Exercise instructions:
Somewhere below are a line with "11. Other support services" and a later line with "The University will aim to ensure". Output exactly those lines and all lines between them.

(Stored items)
──────────

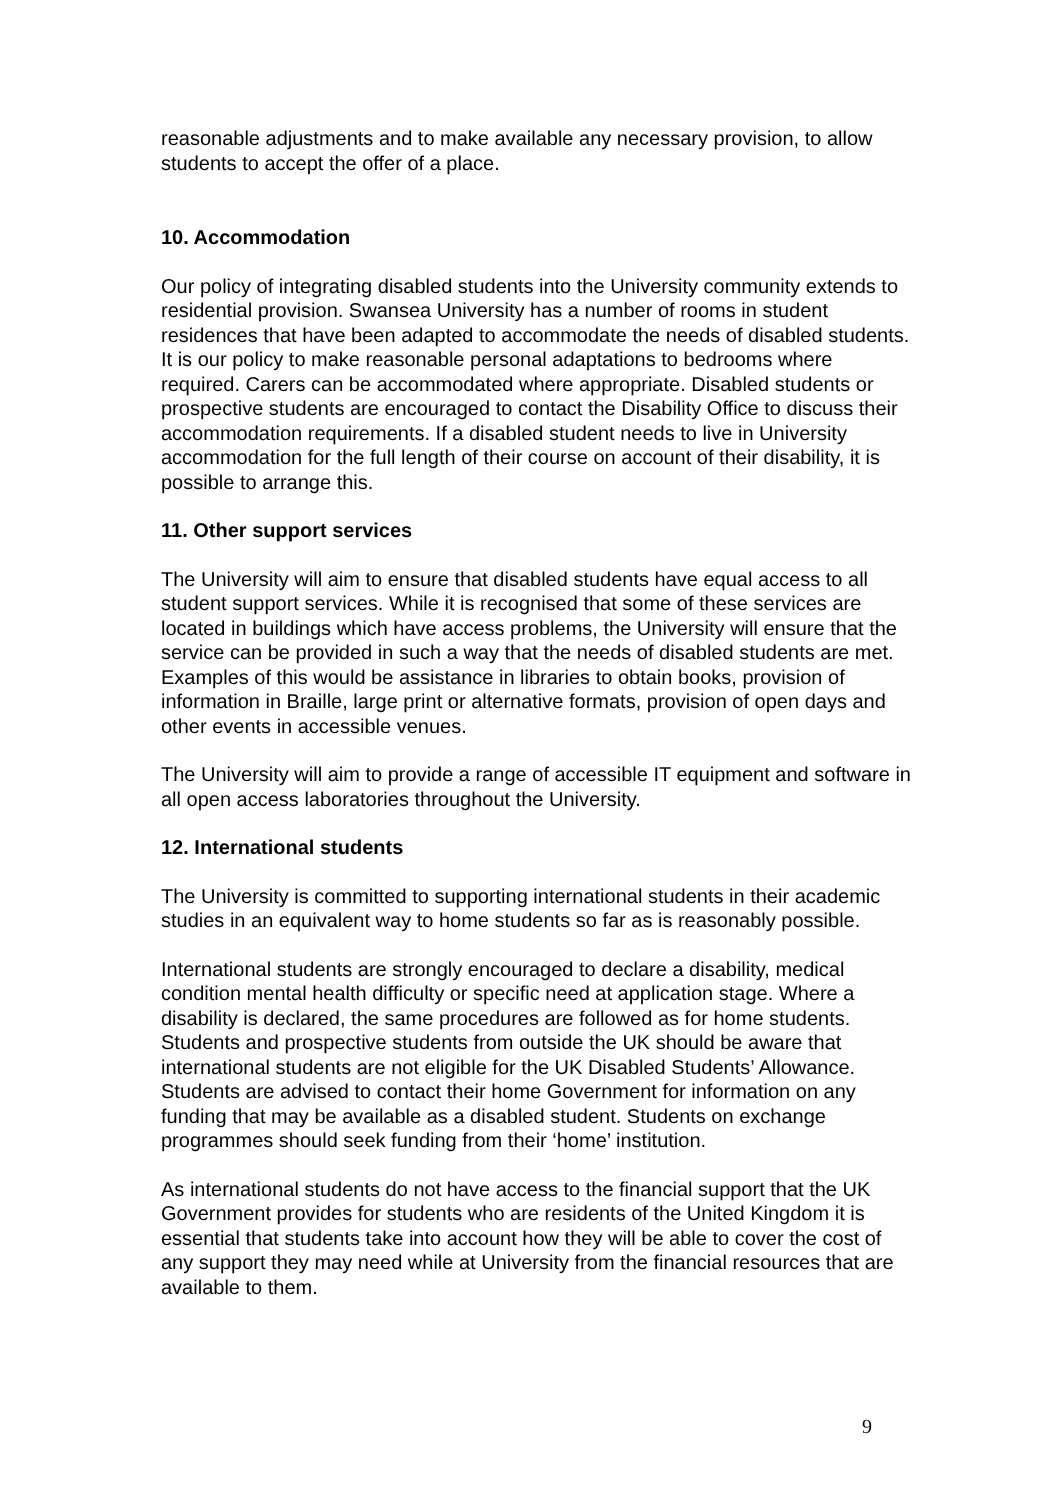reasonable adjustments and to make available any necessary provision, to allow students to accept the offer of a place.
10. Accommodation
Our policy of integrating disabled students into the University community extends to residential provision. Swansea University has a number of rooms in student residences that have been adapted to accommodate the needs of disabled students. It is our policy to make reasonable personal adaptations to bedrooms where required. Carers can be accommodated where appropriate. Disabled students or prospective students are encouraged to contact the Disability Office to discuss their accommodation requirements. If a disabled student needs to live in University accommodation for the full length of their course on account of their disability, it is possible to arrange this.
11. Other support services
The University will aim to ensure that disabled students have equal access to all student support services. While it is recognised that some of these services are located in buildings which have access problems, the University will ensure that the service can be provided in such a way that the needs of disabled students are met. Examples of this would be assistance in libraries to obtain books, provision of information in Braille, large print or alternative formats, provision of open days and other events in accessible venues.
The University will aim to provide a range of accessible IT equipment and software in all open access laboratories throughout the University.
12. International students
The University is committed to supporting international students in their academic studies in an equivalent way to home students so far as is reasonably possible.
International students are strongly encouraged to declare a disability, medical condition mental health difficulty or specific need at application stage. Where a disability is declared, the same procedures are followed as for home students. Students and prospective students from outside the UK should be aware that international students are not eligible for the UK Disabled Students’ Allowance. Students are advised to contact their home Government for information on any funding that may be available as a disabled student. Students on exchange programmes should seek funding from their ‘home’ institution.
As international students do not have access to the financial support that the UK Government provides for students who are residents of the United Kingdom it is essential that students take into account how they will be able to cover the cost of any support they may need while at University from the financial resources that are available to them.
9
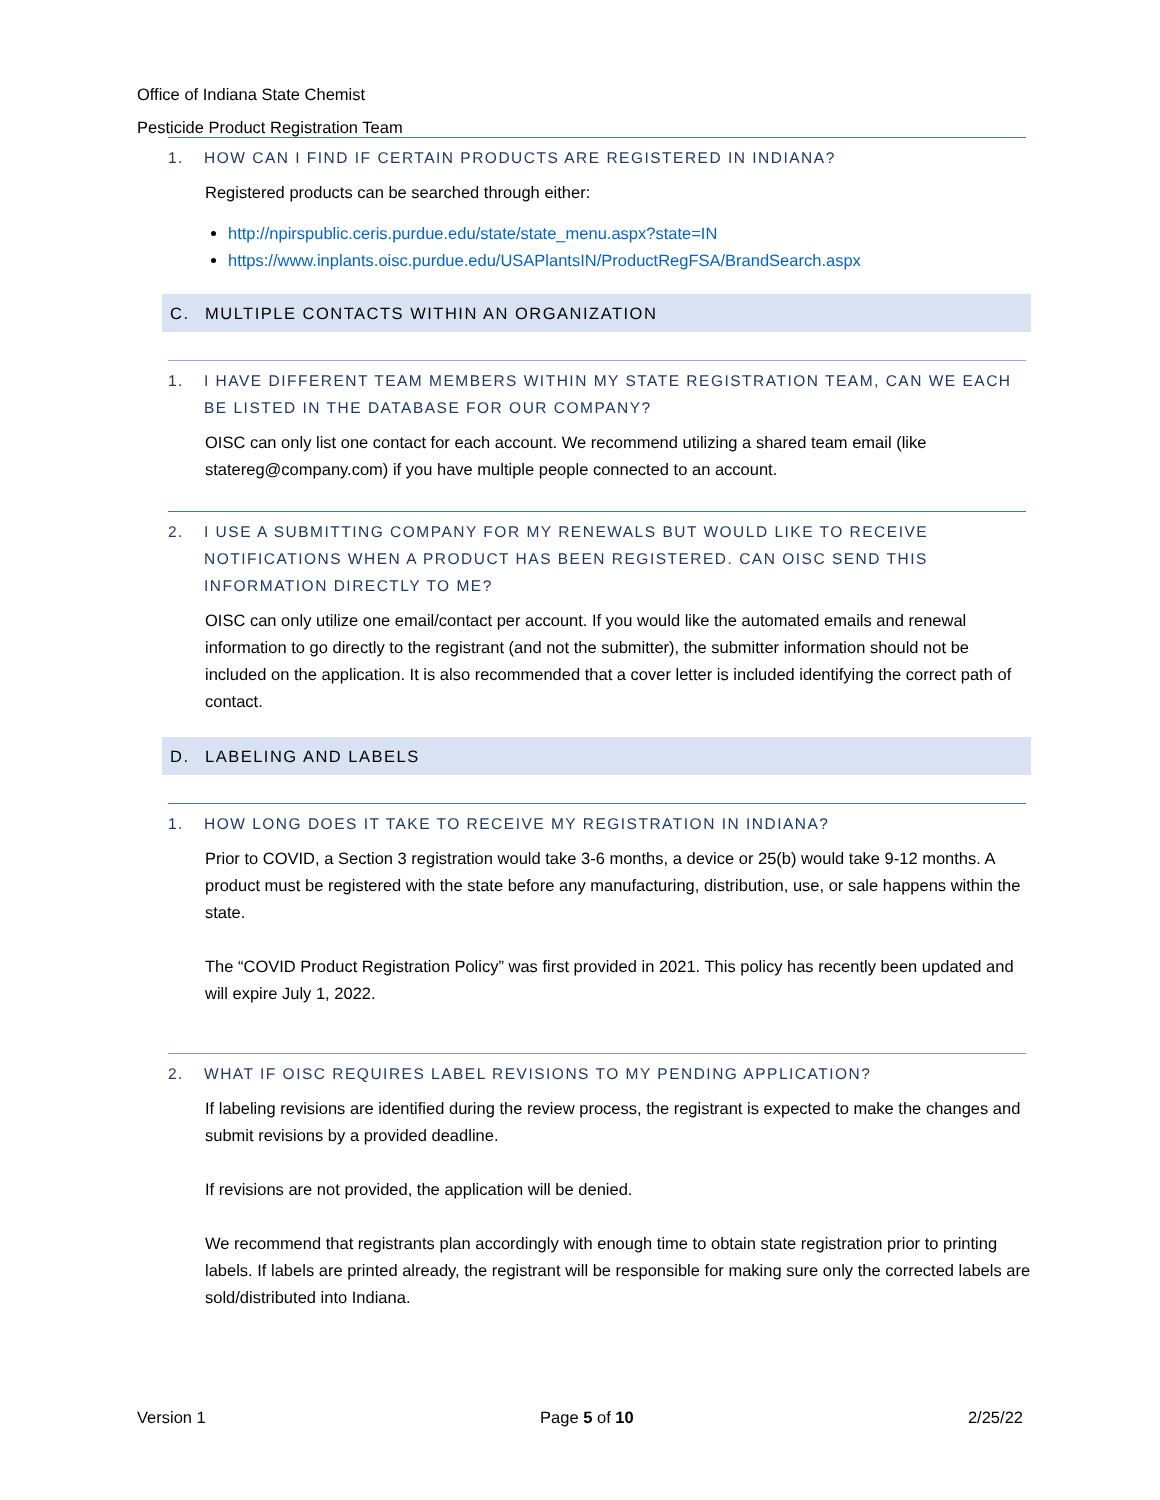Office of Indiana State Chemist
Pesticide Product Registration Team
1. HOW CAN I FIND IF CERTAIN PRODUCTS ARE REGISTERED IN INDIANA?
Registered products can be searched through either:
http://npirspublic.ceris.purdue.edu/state/state_menu.aspx?state=IN
https://www.inplants.oisc.purdue.edu/USAPlantsIN/ProductRegFSA/BrandSearch.aspx
C. MULTIPLE CONTACTS WITHIN AN ORGANIZATION
1. I HAVE DIFFERENT TEAM MEMBERS WITHIN MY STATE REGISTRATION TEAM, CAN WE EACH BE LISTED IN THE DATABASE FOR OUR COMPANY?
OISC can only list one contact for each account. We recommend utilizing a shared team email (like statereg@company.com) if you have multiple people connected to an account.
2. I USE A SUBMITTING COMPANY FOR MY RENEWALS BUT WOULD LIKE TO RECEIVE NOTIFICATIONS WHEN A PRODUCT HAS BEEN REGISTERED. CAN OISC SEND THIS INFORMATION DIRECTLY TO ME?
OISC can only utilize one email/contact per account. If you would like the automated emails and renewal information to go directly to the registrant (and not the submitter), the submitter information should not be included on the application. It is also recommended that a cover letter is included identifying the correct path of contact.
D. LABELING AND LABELS
1. HOW LONG DOES IT TAKE TO RECEIVE MY REGISTRATION IN INDIANA?
Prior to COVID, a Section 3 registration would take 3-6 months, a device or 25(b) would take 9-12 months. A product must be registered with the state before any manufacturing, distribution, use, or sale happens within the state.
The “COVID Product Registration Policy” was first provided in 2021. This policy has recently been updated and will expire July 1, 2022.
2. WHAT IF OISC REQUIRES LABEL REVISIONS TO MY PENDING APPLICATION?
If labeling revisions are identified during the review process, the registrant is expected to make the changes and submit revisions by a provided deadline.
If revisions are not provided, the application will be denied.
We recommend that registrants plan accordingly with enough time to obtain state registration prior to printing labels. If labels are printed already, the registrant will be responsible for making sure only the corrected labels are sold/distributed into Indiana.
Version 1 Page 5 of 10 2/25/22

──────────

Answer space:
11. Other support services
The University will aim to ensure that disabled students have equal access to all student support services. While it is recognised that some of these services are located in buildings which have access problems, the University will ensure that the service can be provided in such a way that the needs of disabled students are met. Examples of this would be assistance in libraries to obtain books, provision of information in Braille, large print or alternative formats, provision of open days and other events in accessible venues.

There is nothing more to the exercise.